We can then import the logger and update our handler function to create a logger and output some messages:
import { APIGatewayProxyHandler } from 'aws-lambda'
import 'source-map-support/register'
import * as pino from 'pino'
export const hello: APIGatewayProxyHandler = async (_event, _context) => {
const logger = pino()
logger.info('This is a log message from Pino!')
logger.warn('Just a warning...')
return {
statusCode: 200,
body: JSON.stringify(
{
message: 'Go Serverless Webpack (Typescript) v1.0! Your function executed successfully!',
},
null,
2
),
}
}
If we check our logs, we now have some NDJSON logs (formatted for readability):
{
"level": 30,
"time": 1594759998101,
"pid": 8,
"hostname": "169.254.47.37",
"msg": "This is a log message from Pino!"
}
{
"level": 40,
"time": 1594759998102,
"pid": 8,
"hostname": "169.254.47.37",
"msg": "Just a warning..."
}
The explicit key/value pairs found in structured logs allow for the logs to be queried using tools such as jq, or pino-pretty which aims to make the logs easier to scan by emphasising the log level and message while still showing any extra metadata.
The level
property in our logs is equivalent to the traditional ERROR
, INFO
, etc. but allows for easier filtering of logs by severity using simple numeric inequalities.

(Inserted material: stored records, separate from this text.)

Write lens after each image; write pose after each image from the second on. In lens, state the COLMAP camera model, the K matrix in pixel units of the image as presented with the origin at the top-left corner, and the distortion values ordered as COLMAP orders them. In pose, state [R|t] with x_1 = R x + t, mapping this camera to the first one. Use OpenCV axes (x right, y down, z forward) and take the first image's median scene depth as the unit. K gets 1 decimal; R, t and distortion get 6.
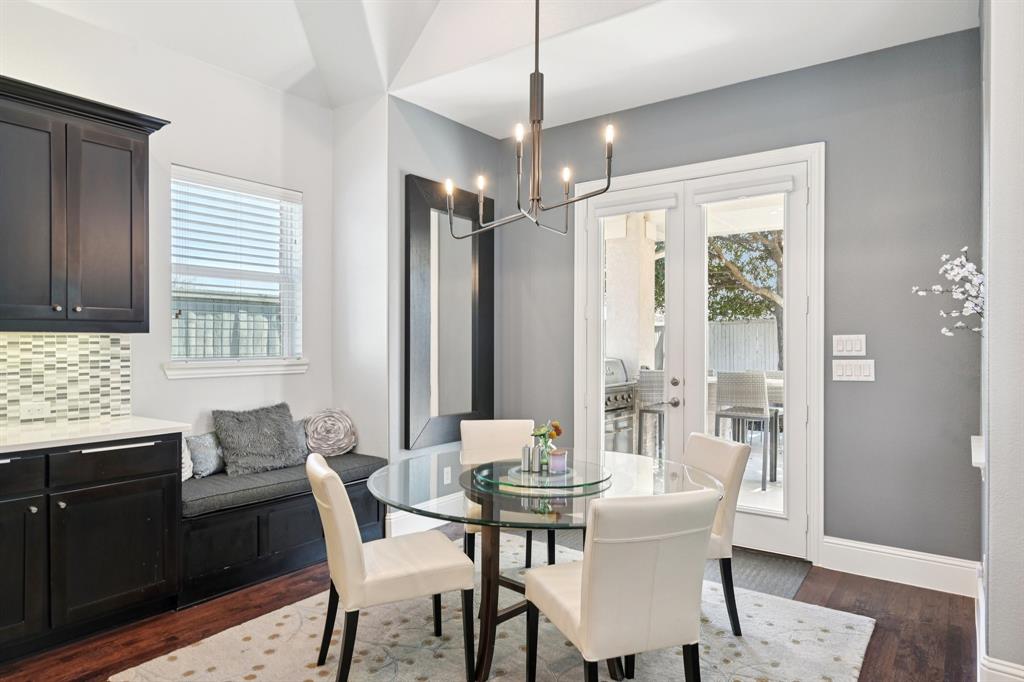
lens RADIAL K [[621.3, 0, 512.0], [0, 621.3, 341.0], [0, 0, 1]] dist [-0.000085, -0.000052]
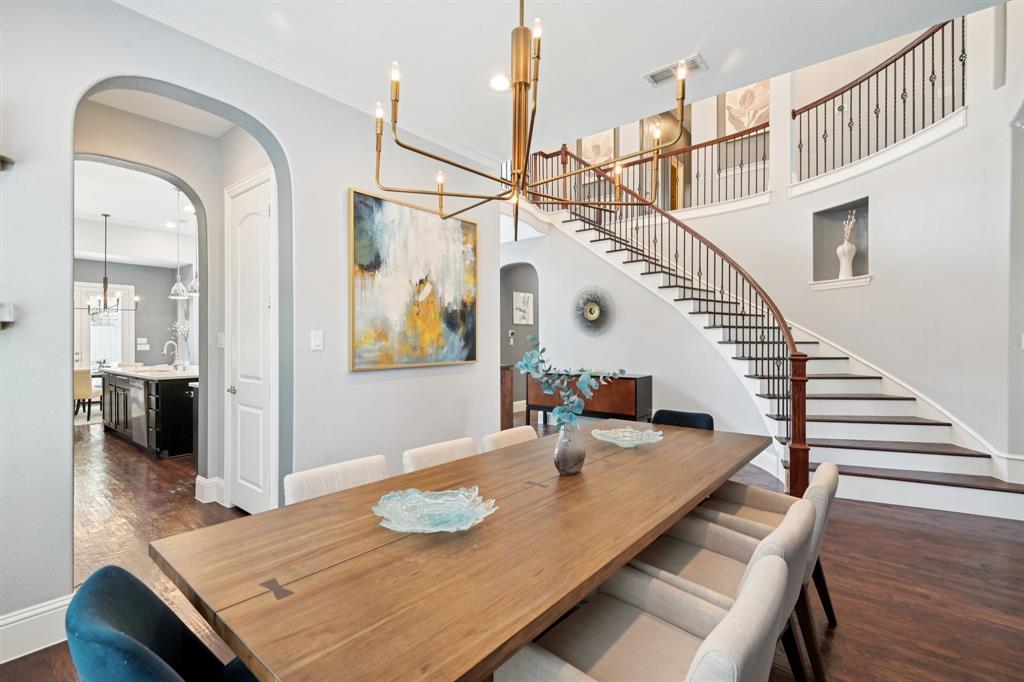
lens RADIAL K [[460.7, 0, 512.0], [0, 460.7, 341.0], [0, 0, 1]] dist [-0.003155, -0.000003]
pose [[0.052547, -0.002273, 0.998616, -2.252970], [0.000924, 0.999997, 0.002228, 0.003899], [-0.998618, 0.000806, 0.052549, -1.476278]]
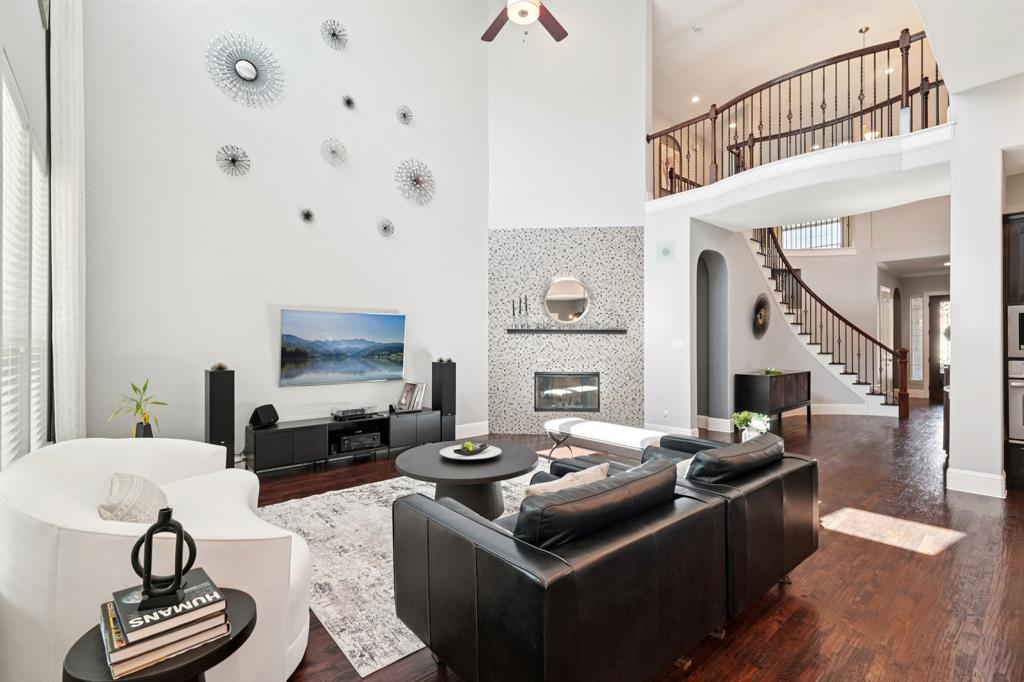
lens RADIAL K [[460.7, 0, 512.0], [0, 460.7, 341.0], [0, 0, 1]] dist [-0.003155, -0.000003]
pose [[-0.975358, -0.000791, 0.220626, 0.345455], [-0.000913, 0.999999, -0.000451, 0.000196], [-0.220625, -0.000642, -0.975358, 0.631176]]
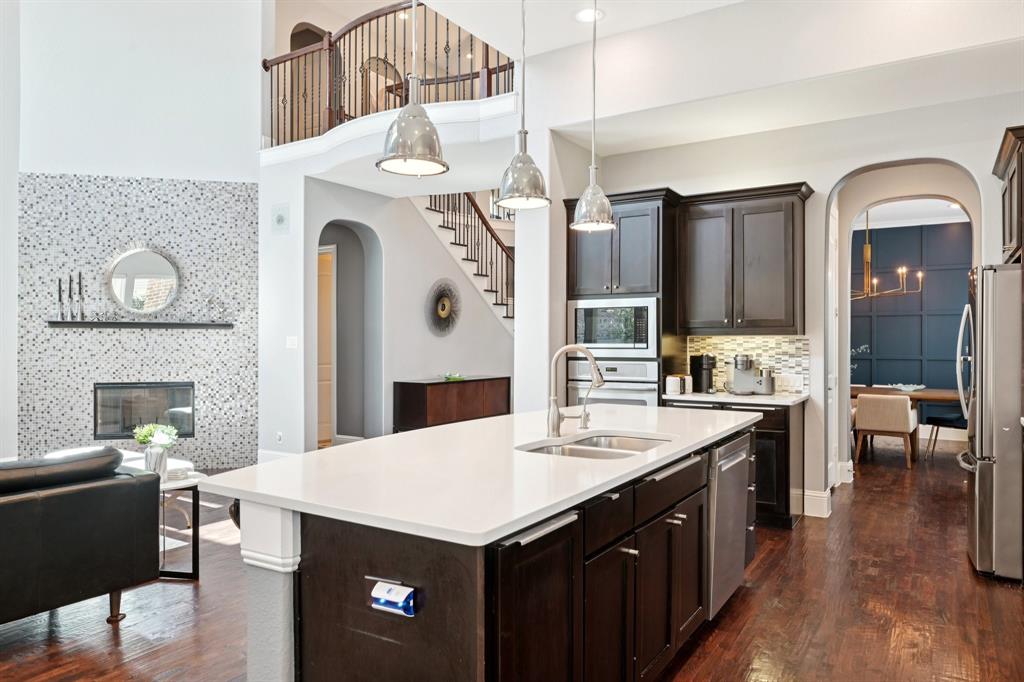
lens RADIAL K [[679.1, 0, 512.0], [0, 679.1, 341.0], [0, 0, 1]] dist [-0.003212, 0.001234]
pose [[-0.998103, -0.002849, -0.061500, -0.405249], [-0.002996, 0.999993, 0.002302, -0.001146], [0.061493, 0.002482, -0.998104, 0.767656]]
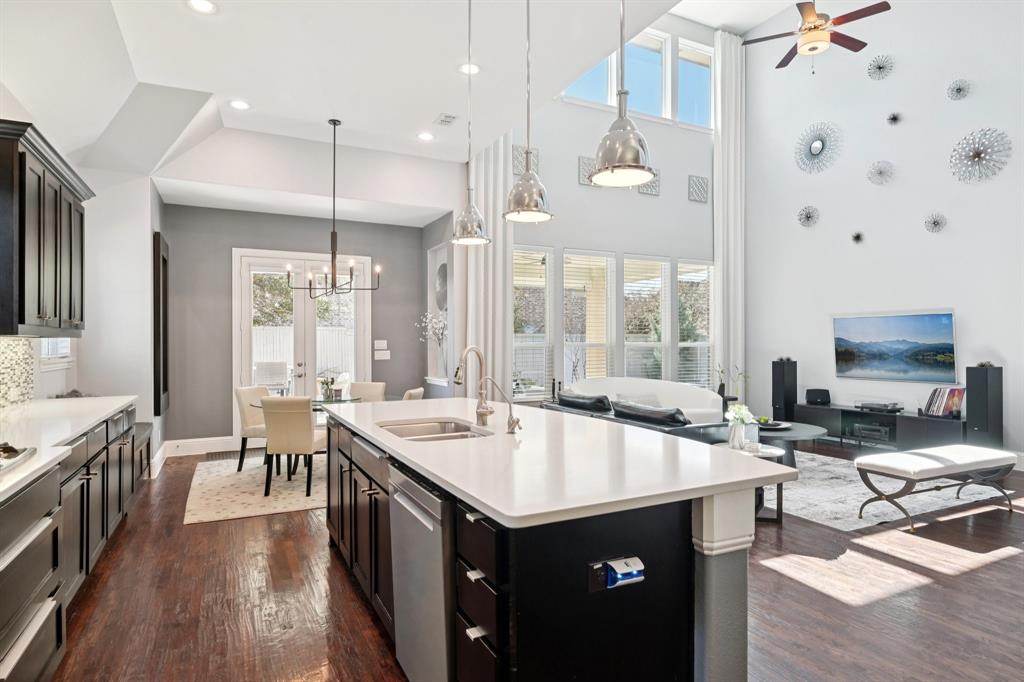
lens RADIAL K [[569.8, 0, 512.8], [0, 569.8, 342.8], [0, 0, 1]] dist [0.000328, 0.000142]
pose [[0.456673, 0.000543, 0.889634, -1.220856], [0.002027, 0.999997, -0.001652, 0.004310], [-0.889632, 0.002558, 0.456671, -0.465806]]
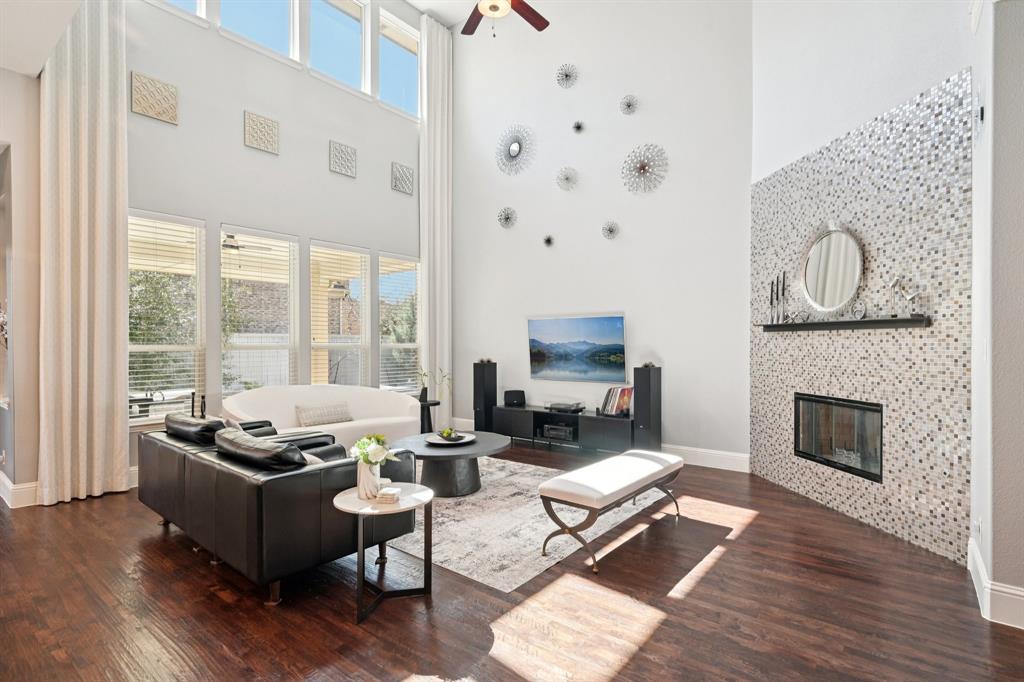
lens RADIAL K [[502.9, 0, 513.9], [0, 502.9, 346.4], [0, 0, 1]] dist [0.000192, -0.000167]
pose [[0.035138, -0.005996, 0.999364, -0.652628], [0.001515, 0.999981, 0.005946, 0.000183], [-0.999381, 0.001305, 0.035146, -0.577002]]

We can fetch these logs using awslogs and then pipe them into pino-pretty with:
awslogs get /aws/lambda/request-tracing-dev-hello --watch --no-group --no-stream | pino-pretty
This gives a nicely formatted log stream which is easy to scan for various levels using the colour-coded log levels:
Bringing it all together
Now we have X-Ray tracing enabled, an we can output structured log messages with Pino. Right now, CloudWatch ServiceLens won't be able to associate our new log messages with the trace, as there is no reference to the IDs it uses for correlation.

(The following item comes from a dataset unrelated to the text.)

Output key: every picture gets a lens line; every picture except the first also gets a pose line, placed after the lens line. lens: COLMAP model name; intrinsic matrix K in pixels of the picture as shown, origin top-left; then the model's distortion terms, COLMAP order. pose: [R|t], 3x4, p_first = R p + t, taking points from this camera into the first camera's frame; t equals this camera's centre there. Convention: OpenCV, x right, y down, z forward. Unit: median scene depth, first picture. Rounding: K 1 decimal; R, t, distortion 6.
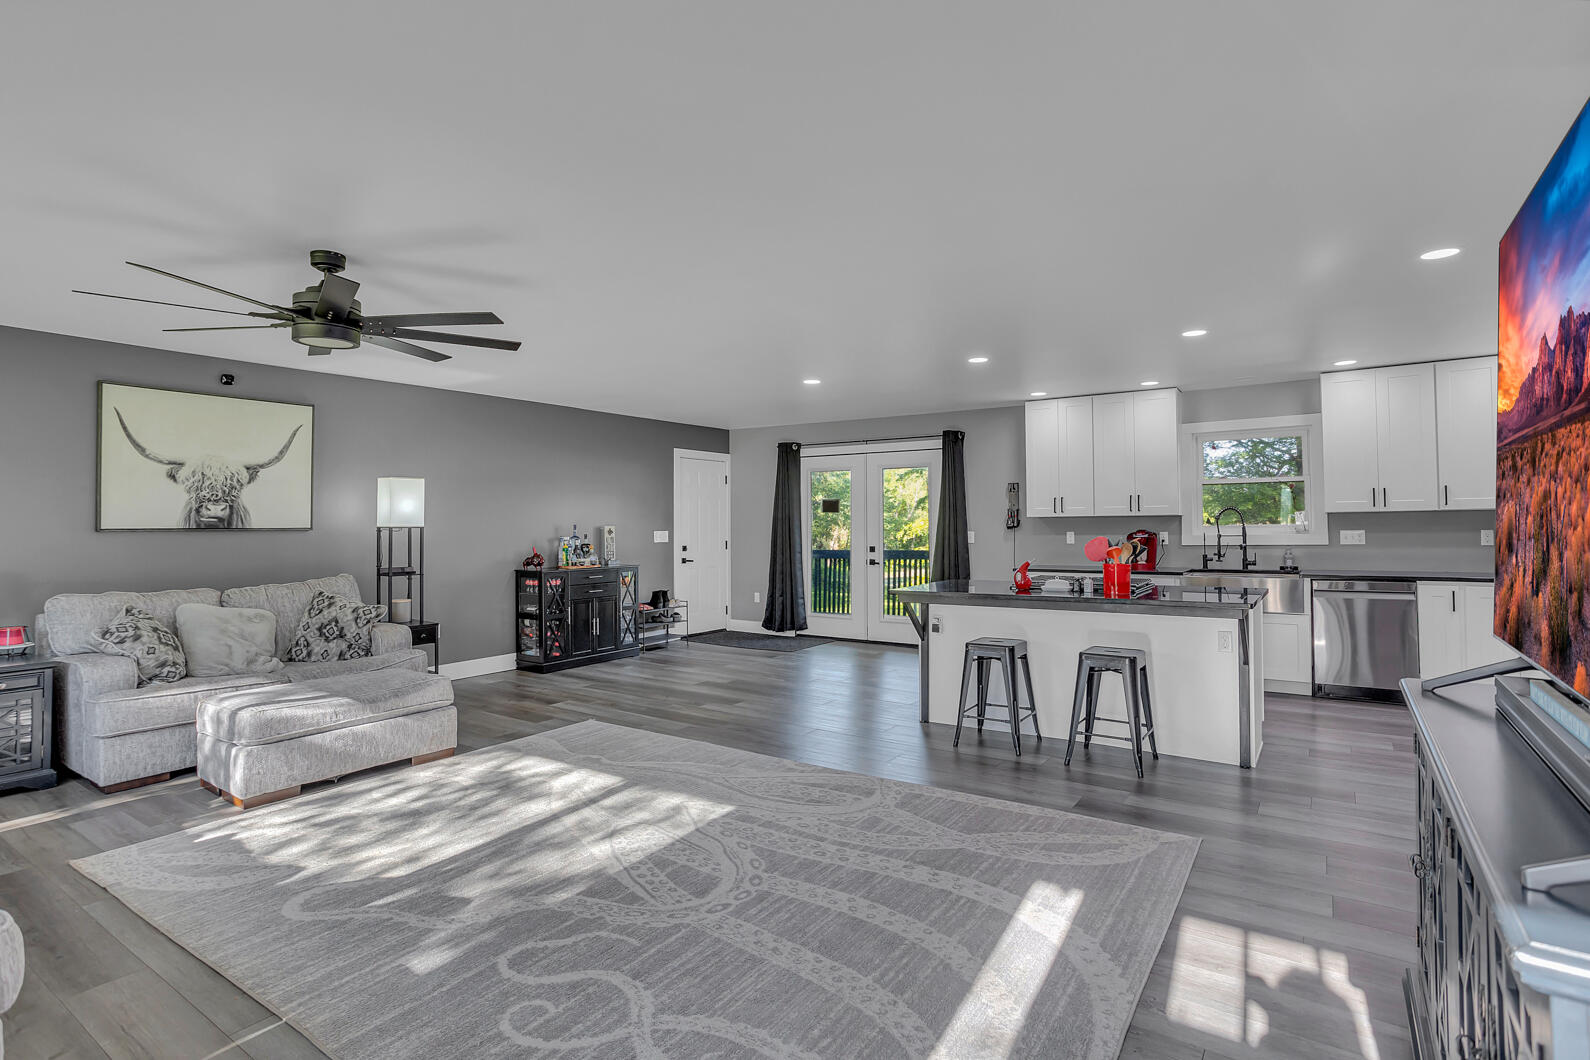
lens RADIAL K [[771.6, 0, 793.1], [0, 771.6, 528.6], [0, 0, 1]] dist [-0.015790, 0.001507]
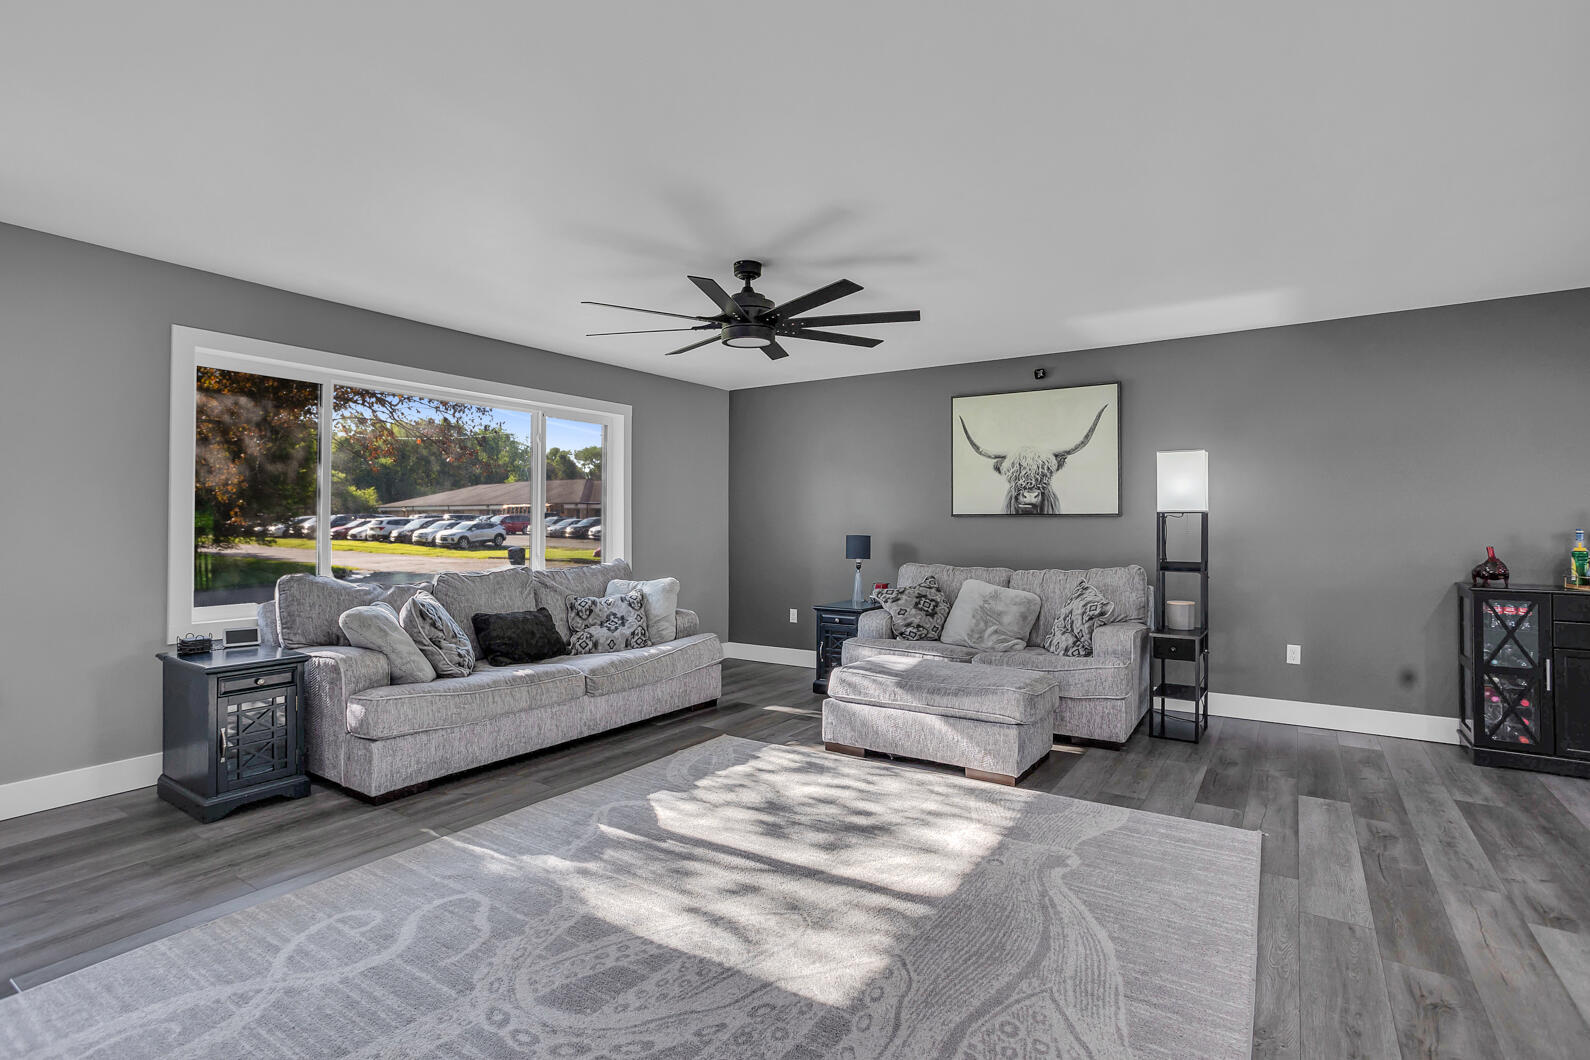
lens RADIAL K [[771.6, 0, 792.5], [0, 771.6, 520.2], [0, 0, 1]] dist [-0.015790, 0.001507]
pose [[0.022823, -0.002405, -0.999737, 0.324010], [-0.008705, 0.999959, -0.002604, 0.014050], [0.999702, 0.008762, 0.022801, 0.647462]]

If we have a look at the query in Log Insights, we can see it is trying to match a few different request IDs and trace IDs against the log message:
We can try injecting the requestId
into the log context:
logger.info({ requestId: context.awsRequestId }, 'This is a log message from Pino!')
Unfortunately AWS will not detect this, as the @requestId
field is a reserved one, and attempting to log it with a key of @requestId
causes it to be detected as @@requestId
in Log Insights. Looks like we'll need a different approach!

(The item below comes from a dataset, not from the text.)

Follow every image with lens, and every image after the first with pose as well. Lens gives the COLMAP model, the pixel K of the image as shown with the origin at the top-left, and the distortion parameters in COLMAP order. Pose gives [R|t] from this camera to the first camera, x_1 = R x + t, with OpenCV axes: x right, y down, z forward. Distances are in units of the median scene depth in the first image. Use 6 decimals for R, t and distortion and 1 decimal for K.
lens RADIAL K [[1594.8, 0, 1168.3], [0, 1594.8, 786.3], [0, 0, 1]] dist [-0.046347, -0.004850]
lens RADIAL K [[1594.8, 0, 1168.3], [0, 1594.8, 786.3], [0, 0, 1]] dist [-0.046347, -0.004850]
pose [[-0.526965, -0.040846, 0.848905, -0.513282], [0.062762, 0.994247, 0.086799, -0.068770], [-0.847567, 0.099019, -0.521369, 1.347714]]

AWS will automatically attach the request ID to any messages written with console.log
, but not those using stdout
as the default Pino implementation does.
We can pass a custom destination stream when we instantiate our logger (based on this GitHub comment):
const logger = pino(
{},
{
write(buffer: any, cb?: (err?: Error | null) => void) {
console.log(buffer)
if (cb) {
cb(null)
}
return true
},
}
)
We now get Pino log messages which include the request ID:
2020-07-14T21:40:24.729Z 80c5d719-e222-475f-bd32-430002b8c79c INFO {"level":30,"time":1594762824728,"pid":8,"hostname":"169.254.137.93","msg":"This is a log message from Pino, using console.log!"}
But now if we try and format our messages with pretty-pino
, it won't work because of the extra metadata at the start of the log line.
The fix is quite simple - we can get Pino to output a newline \n
at the start of our messages:
console.log('\n' + buffer)
This means AWS can now detect the @requestId
field for our log message:
And pino-pretty
can still parse and format them:
We've now got the best of both worlds - we can correlate our logs for a single request in CloudWatch, and easily read our structured logs with Pino!
Summary
We've deployed a Serverless application and set up request tracing and structured logging - two best-practices which form a small part of building and operating distributed systems. We've seen how CloudWatch can provide valuable information to help in diagnosing issues in your application, without the overhead of managing external monitoring infrastructure.
I hope you find this useful and can apply these techniques to your own applications in order to simplify troubleshooting.
The Serverless application referenced in this post can be found on my GitHub at jamesmbourne/request-tracing.